"Fernando's insight's into 'Miranda vs Arizona' were the most mature of any term paper I have had the pleasure to read in my 35 years of teaching at St. Harvey's. In addition to displaying a complete command of the subject matter, Fernando went above and beyond, researching primary sources. It is my understanding that he has submitted a draft to a juried journal and that he will soon be a published author.
In my AP Government class, Fernando contributes well reasoned arguments. He is motivated. He mentors less able students. He is intellectually curious, is the opposite of a grade grubber, and is a pleasure to teach. Fernando will be graduated first in our class of 600 students. In addition to having scored a 1600 on the SAT, he has taken six advanced placement tests and received the highest possible mark--a 5--on each one."
The glowing recommendation went on for several more paragraphs and concluded, "This is the brightest, most motivated, most pleasant student I have met in my career. I recommend him to TopChoice University unequivocally and without reservation. I can think of no finer fit for the institution."
When Fernando was subsequently denied at TopChoice, the teacher wrote another note to the admissions committee, this one unsolicited: "I have written teacher recommendations for TopChoice for four decades now. But I will never write another one. It is clear that you do not read them."
The teacher was outraged. His favorite student, an exceptional candidate, was not offered admission. The teacher thought Fernando belonged at TopChoice.
I am sensitive to Fernando's teacher's position: who wouldn't want to believe that his opinion matters? We all want to feel that we have influence. We also like to believe that the college admissions system works in a fair and equitable way. Fernando's credentials were impeccable. Didn't he deserve to be admitted?

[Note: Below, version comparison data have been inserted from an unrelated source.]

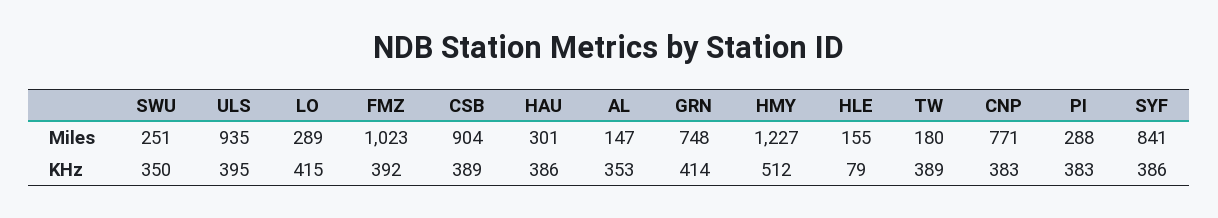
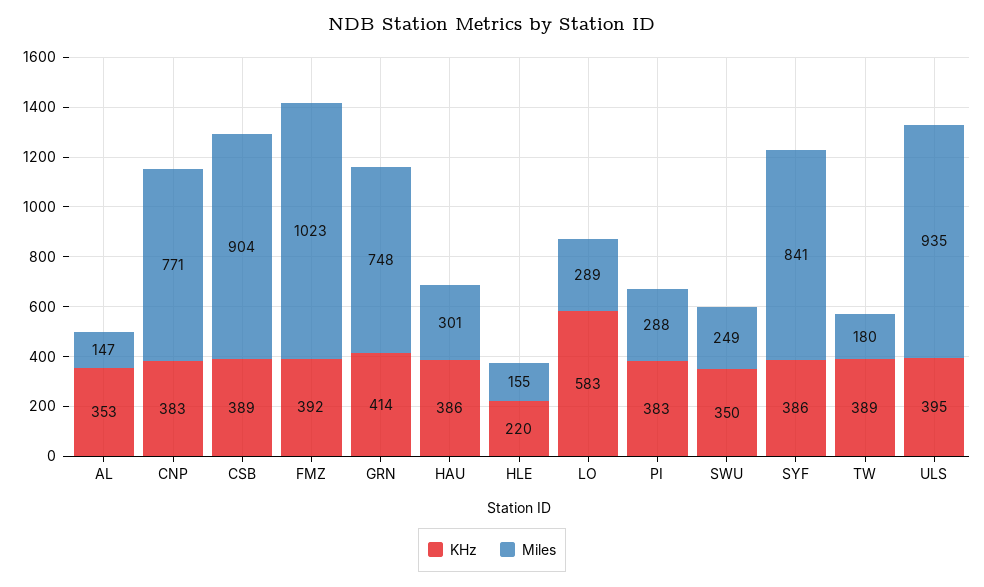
  {
    "Miles": {
-     "SWU": 251,
+     "SWU": 249,
      "ULS": 935,
      "LO": 289,
      "FMZ": 1023,
      "CSB": 904,
      "HAU": 301,
      "AL": 147,
      "GRN": 748,
-     "HMY": 1227,
      "HLE": 155,
      "TW": 180,
      "CNP": 771,
      "PI": 288,
      "SYF": 841
    },
    "KHz": {
      "SWU": 350,
      "ULS": 395,
-     "LO": 415,
+     "LO": 583,
      "FMZ": 392,
      "CSB": 389,
      "HAU": 386,
      "AL": 353,
      "GRN": 414,
-     "HMY": 512,
-     "HLE": 79,
+     "HLE": 220,
      "TW": 389,
      "CNP": 383,
      "PI": 383,
      "SYF": 386
    }
  }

My takeaways for this week are not the themes to which I have devoted so many columns. That there is a random aspect to admissions decisions you can read about here. That able students do well no matter where they go, I have written about here. Or you could pick up a copy of my book on the subject by clicking here.
My insight this week is that our children should understand that the world is a large and occasionally unpleasant place. We probably shouldn't sell, "everything is going to be okay" because it probably isn't. Not everything certainly. And not completely okay. We should prepare our kids for the path rather than preparing the path for our kids. Even the best students with the best recommendations are sometimes denied admission to top schools.
From 30,000 feet, it is easy to understand that top schools sometimes admit athletes rather than scholars or development cases rather than under-represented groups. On the ground, it is harder to understand when one of the students who is not selected is the child for whom you wrote a recommendation. Or the child who grew up in your house.
By communicating to kids that who they are is more important than where they go, your kids can't lose. Loving our kids for who they are rather than what college sweatshirt they wear is a big step in allowing them to miss meaningless disappointments. After 40 years in the classroom, Fernando's teacher should be able to accept that pleasant message. Fernando's teacher did a wonderful job sharing his passion for US history and social justice. Whether Fernando goes to TopChoice College or some other wonderful school doesn't make any meaningful difference.